Kata adalah bentuk jamak dari kata, yakni aneka kebijakan
ruhani dan jasmani. kata
bermakna sesuatu yang mantap juga berarti kebajikan yang melimpah dan beraneka
ragam dan berkesinambungan. Keberkatan Ilahi datang dari arah yang seringkali
tidak diduga atau dirasakan secara material dan tidak pula dapat dibatasi atau
bahkan diukur Teks ayat ini dan ayat-
ayat lain yang berbicara tantang keberkatan Ilahi memberi kesan bahwa
keberkatan itu merupakan curahan dari
berbagai sumber, dari langit dan dari bumi melalui segala penjurunya. Dari sini
segala penambahan yang tidak terukur oleh indera dinamai berkah (Quraish
Shihab.Tafsir Al-Misbah.Lentera Hati.2002.hlm 185)
Dari surah Al-A’raf:96 dan surah
Ar-Ra’du:11 dalam hal reformasi birokrasi dapat kita cermati bahwasanya bangsa
kita memerlukan reformasi birokrasi untuk menjadi bangsa yang diharapkan
mendapatkan rahmat Allah SWT. Karena bila masih terdapat korupsi dalam suatu
negara mengindikasikan bahwasanya orang tersebut sedang tidak beriman.

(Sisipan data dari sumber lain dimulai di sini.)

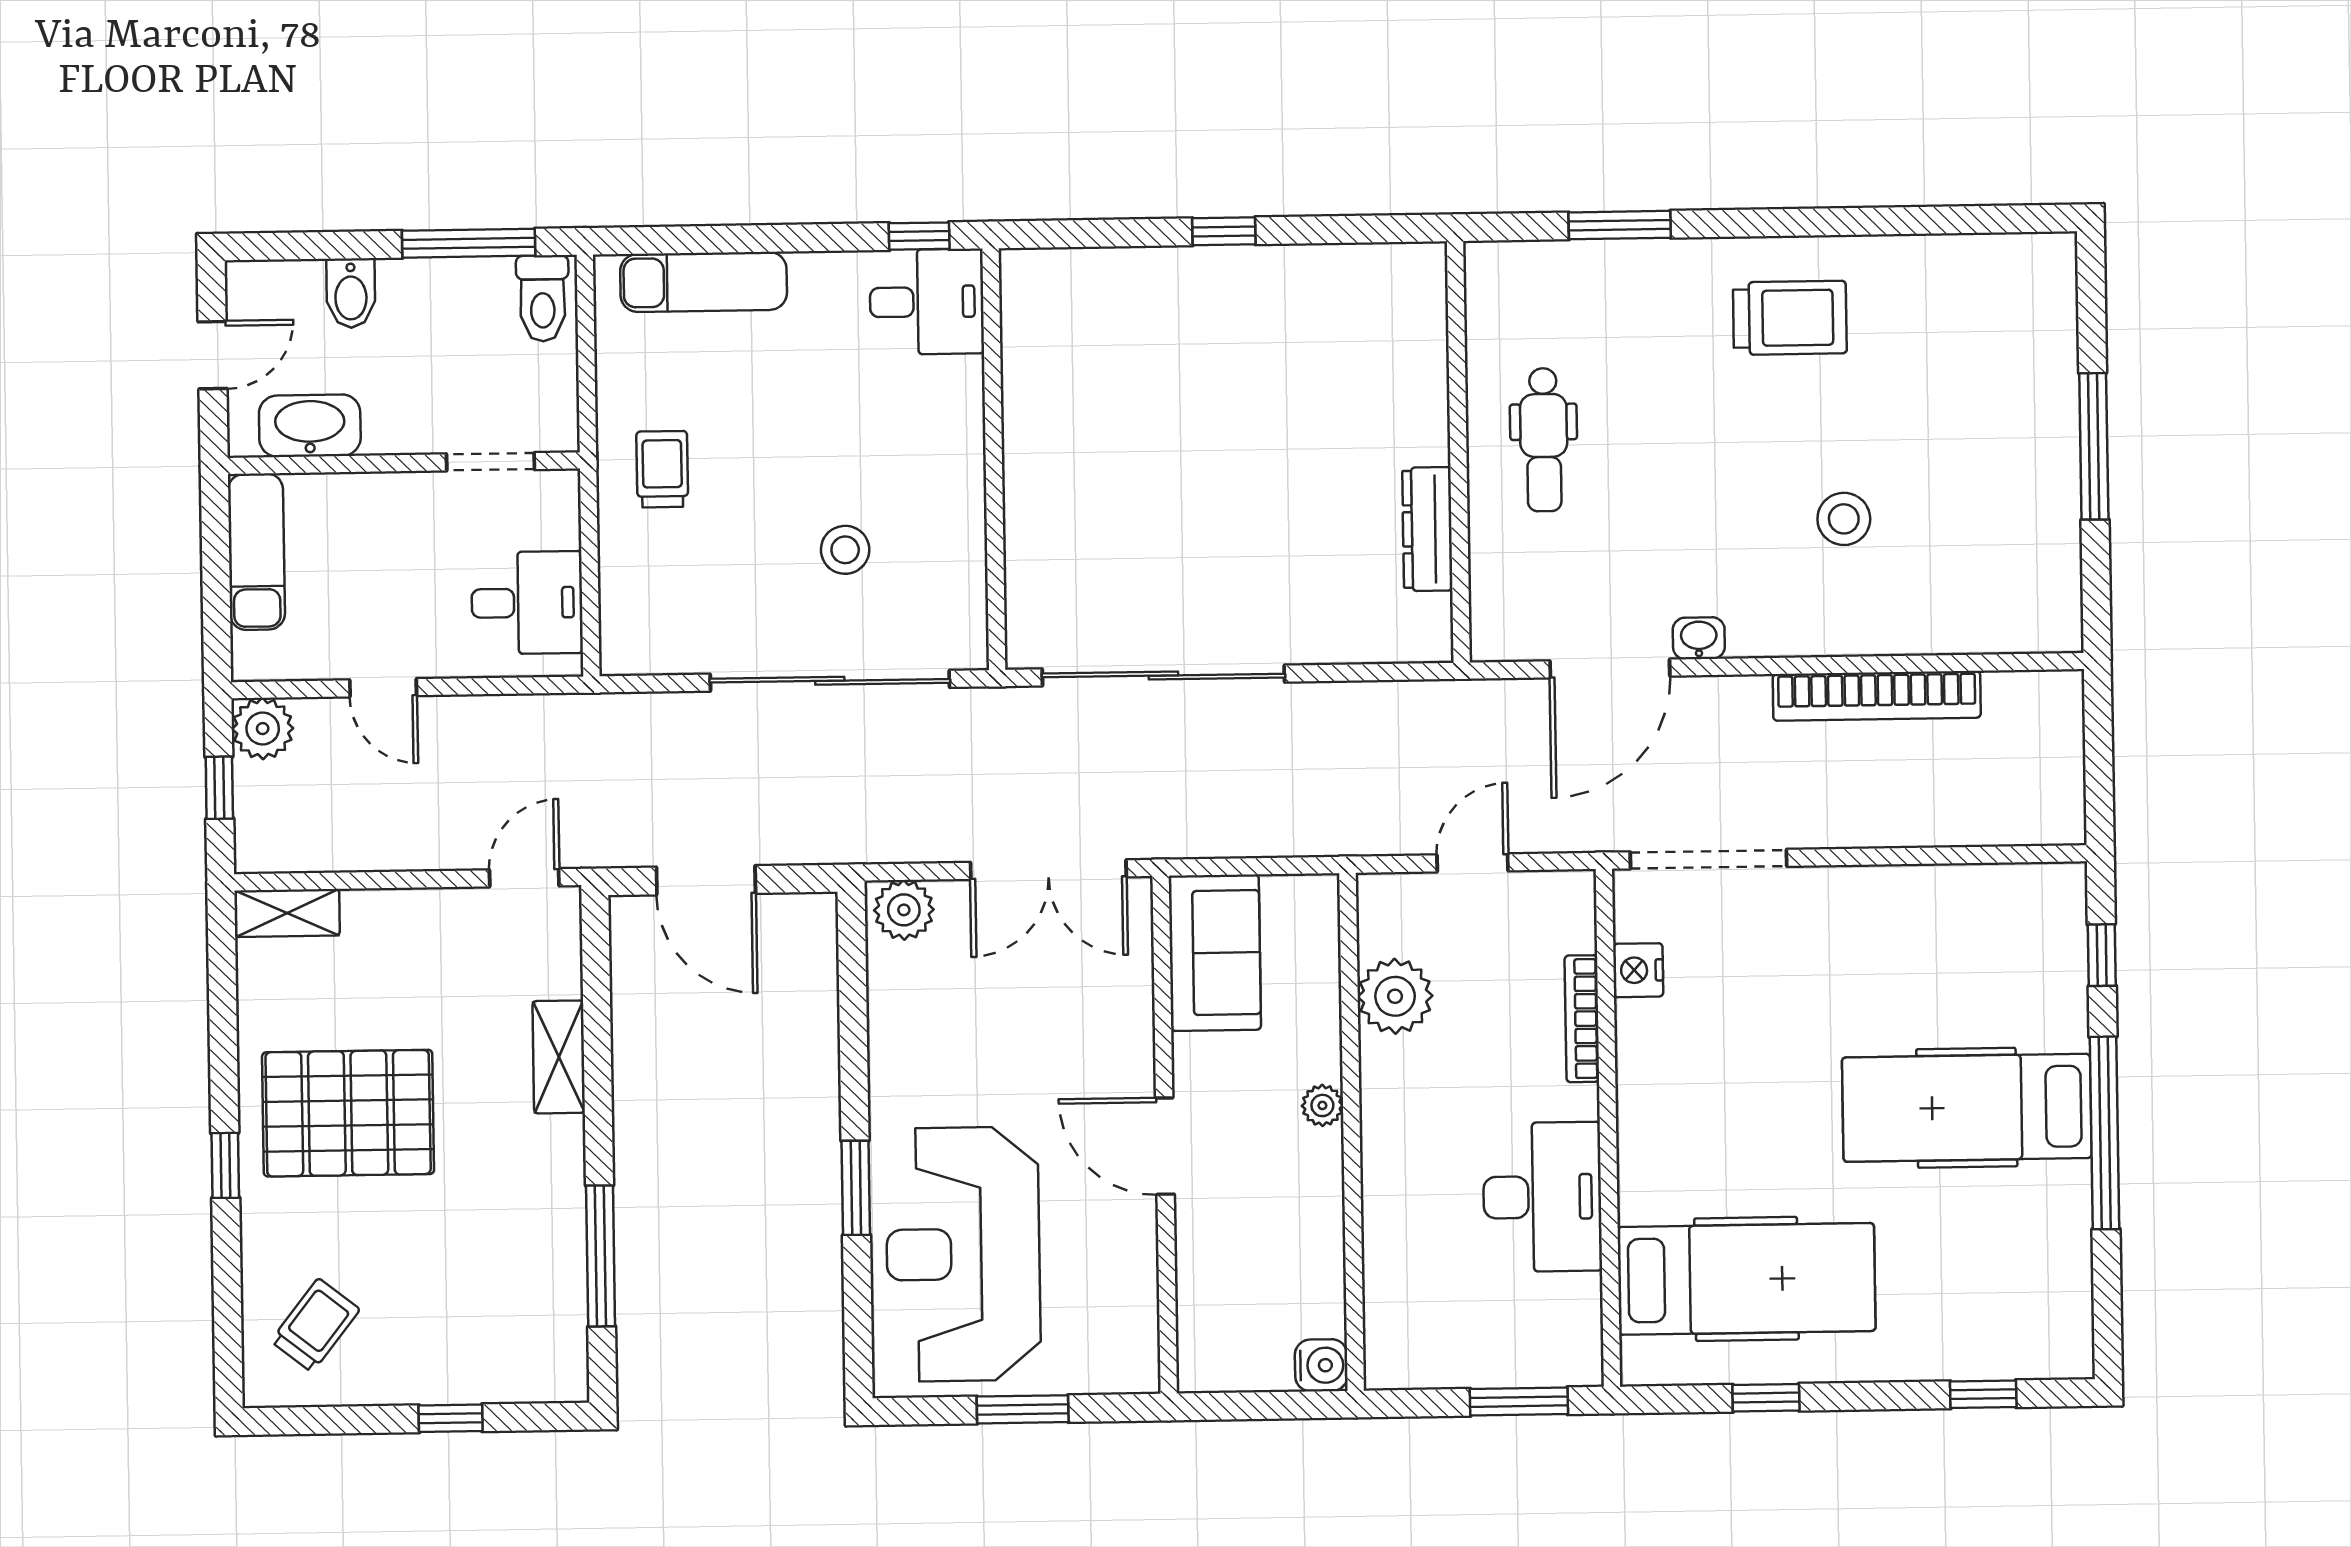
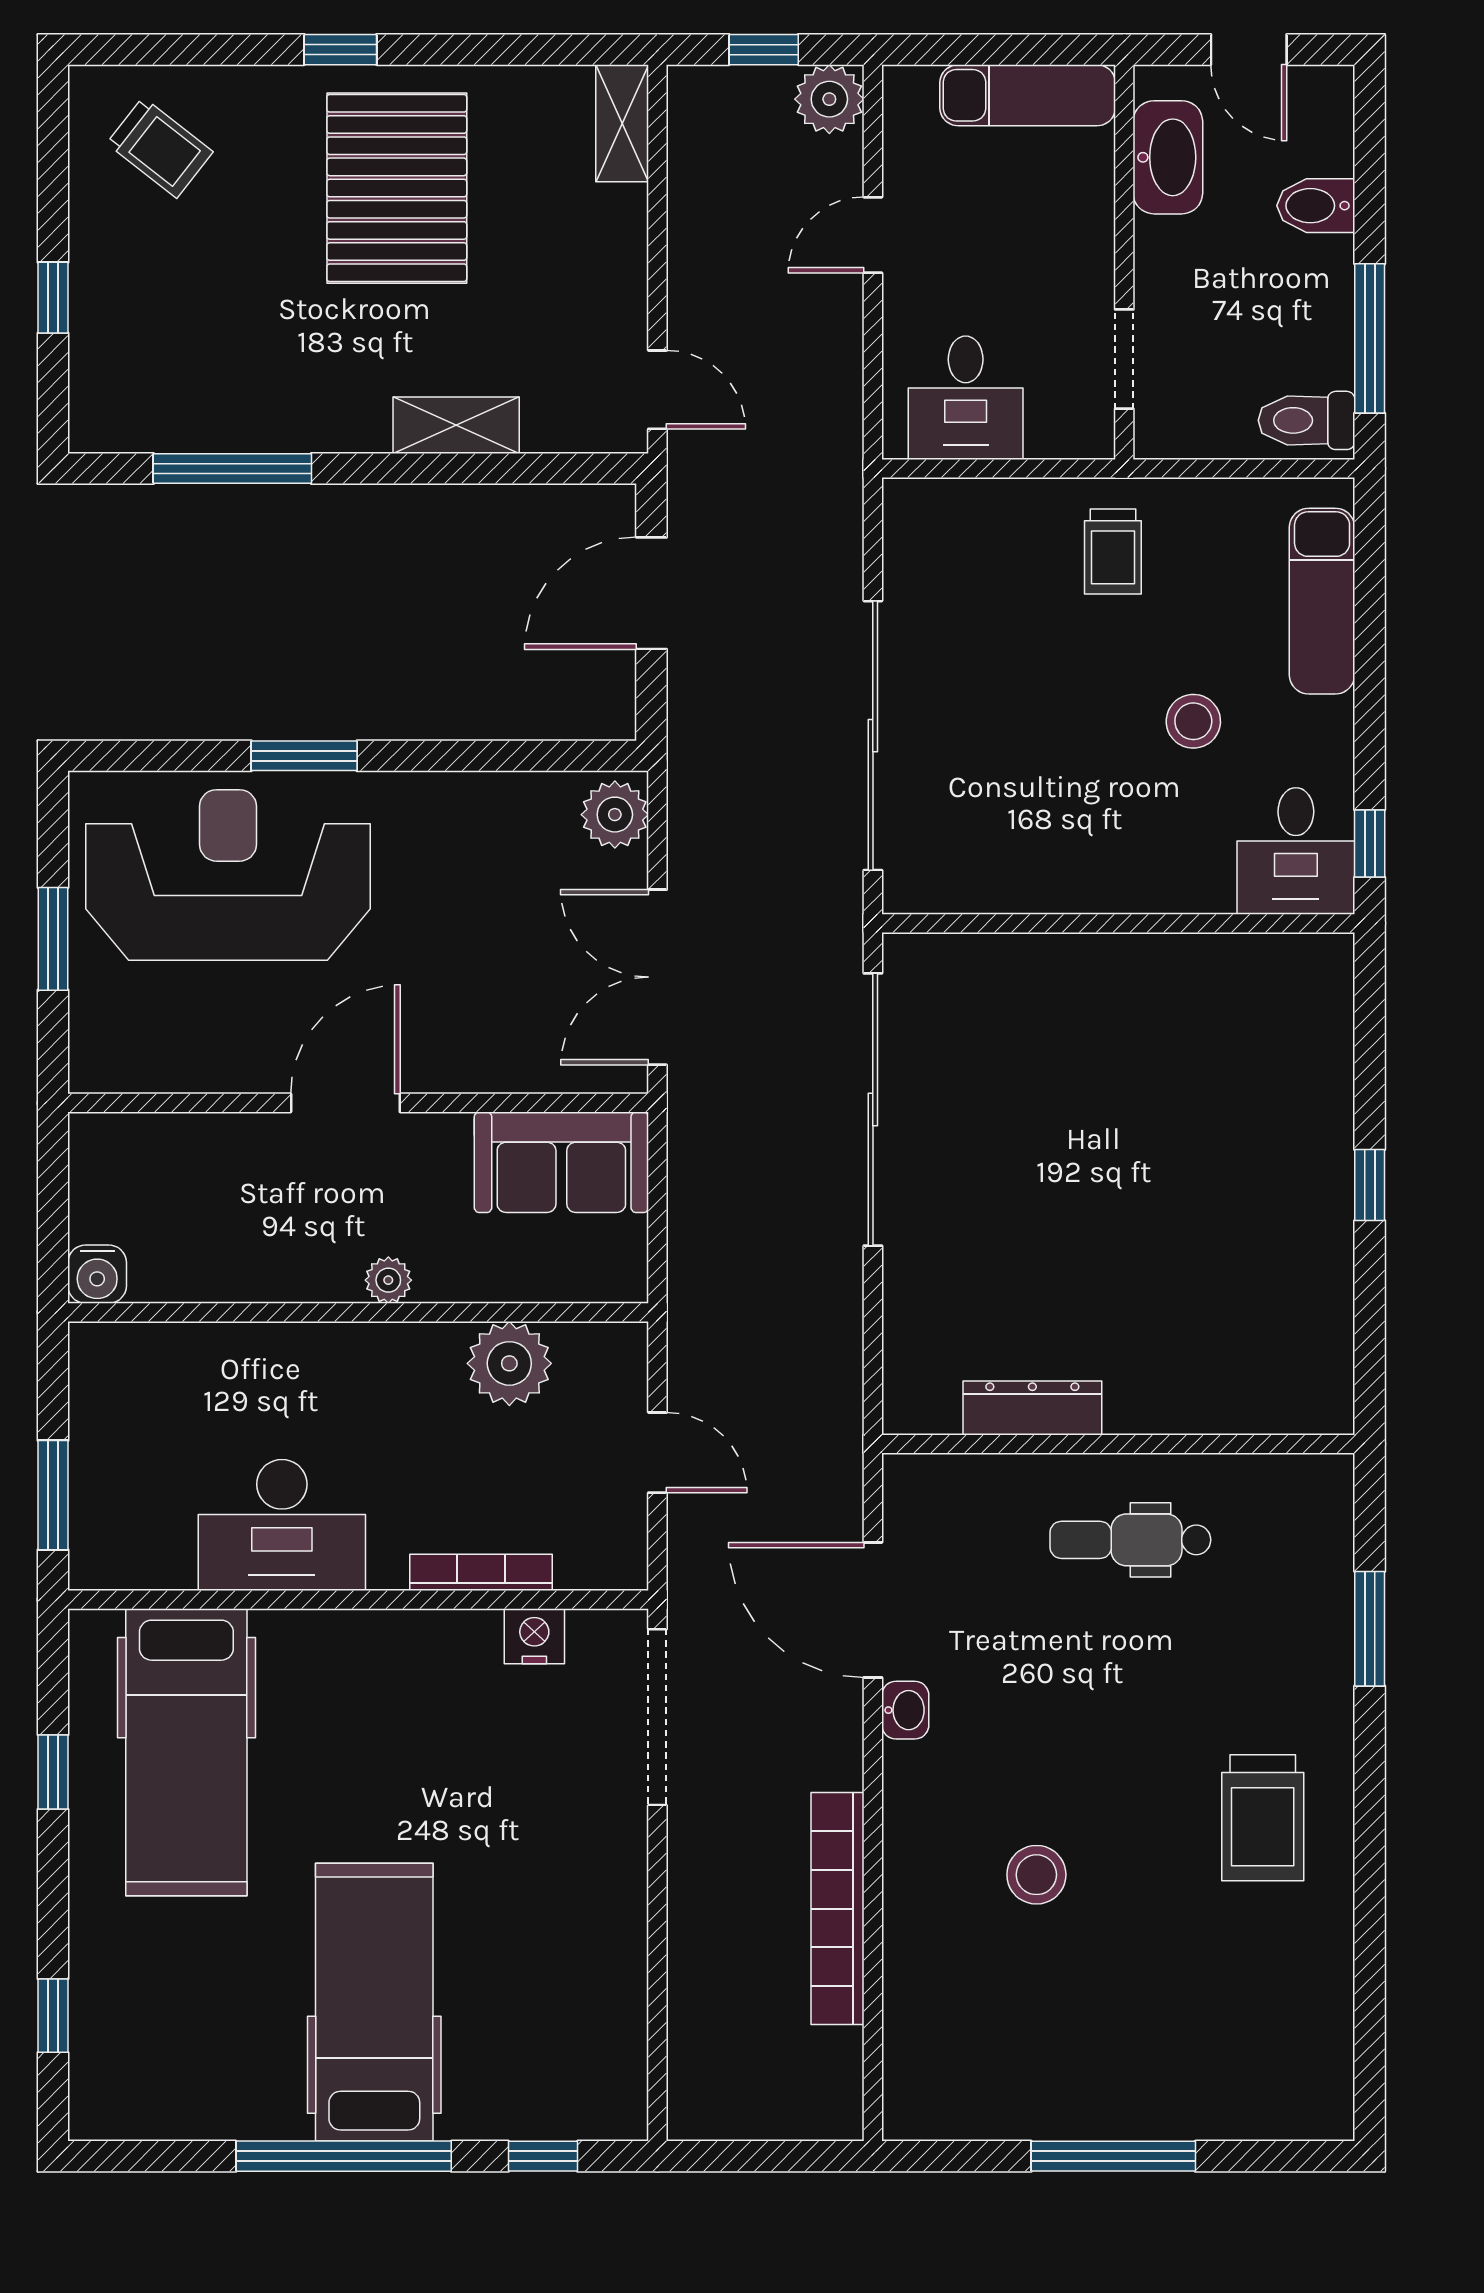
trolley: (662, 469) -> (1113, 551), turned 90
stool: (845, 550) -> (1193, 721), moved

Oleh
karena itu dibutuhkan suatu sistem yang dapat menjaga iman seseorang agar
selalu berjalan di koridor yang benar.
Firman
Allah SWT:
Sesungguhnya bagi kaum
Saba' ada tanda (kekuasaan Tuhan) di tempat kediaman mereka yaitu dua buah
kebun di sebelah kanan dan di sebelah kiri. (Kepada mereka dikatakan):
"Makanlah olehmu dari rezki yang (dianugerahkan) Tuhanmu dan bersyukurlah
kamu kepada-Nya. (Negerimu) adalah negeri yang baik dan (Tuhanmu) adalah Tuhan
Yang Maha Pengampun". (Saba’:15)
Kata
saba’ dapat berarti wilayah/ negeri sebagaimana yang ditunjuk oleh QS An-Naml,
dan juga dapat berarti kaum dan itulah yang dimaksud oleh ayat ini. Kerajaan
Saba’ berdiri pada abad VIII SM, pengaruh kekuasaanya mencakup Ethiopia dan
salah satu negeri yang terkenal saat itu, yaitu Ma’rib yang dikenal dengan
bendungannya yang sangat besar.
Sementara riwayat menggambarkan
kesuburan negeri itu, seingga seandainya pejalan kaki meletakkan keranjang di
atas kepalanya, niscaya sambil berjalan ia akan memenuhi keranjang itu dengan
aneka buah-buahan yang berjatuhan.
Kata thayyibah terambil dari kata thaaba yaitu sesuatu yang sesuai, baik dan
menyenangkan bagi subjeknya. Negeri yang baik antara lain adalah negeri yang
aman sentosa, melimpah rezkinya dan dapat diperoleh dengan cara yang mudah oleh
penduduknya, serta terjalin pula hubungan yang harmonis kesatuan dan persatuan
antar anggota masyarkatnya.
Firman Allah memeberi
isyarat bahwa satu masyarakat tak satu masyarakatpu yang luput dari dosa dan
kedurhakaan. Seandainya tidak demikian, maka tidaklah ada arti penyebutan
kalimat Rabbun Ghafuur . karena
itulah seharusnya kita selalu merubah dari yang buruk menuju keadaan yang lebih
baik lagi.
Maka jelaslah bagi kita, bahwasanya Allah SWT telah
mengisyaratkan kepada kita sebagai manusia, apabila ingin tetap maju kita harus
melakukan perubahan ke arah yang lebih baik, dengan kata lain kita harus selalu
melakukan continous improvement (penigkatan
yang berkelanjutan). Dan hal ini kita rasakan pada sistem birokrasi kita yang
mulai bobrok karena ulah tangan- tangan yang tak bertanggung jawab. Dengan
adanya reformasi birokrasi diharapkan akan terciptanya Indonesia yang Good Governance.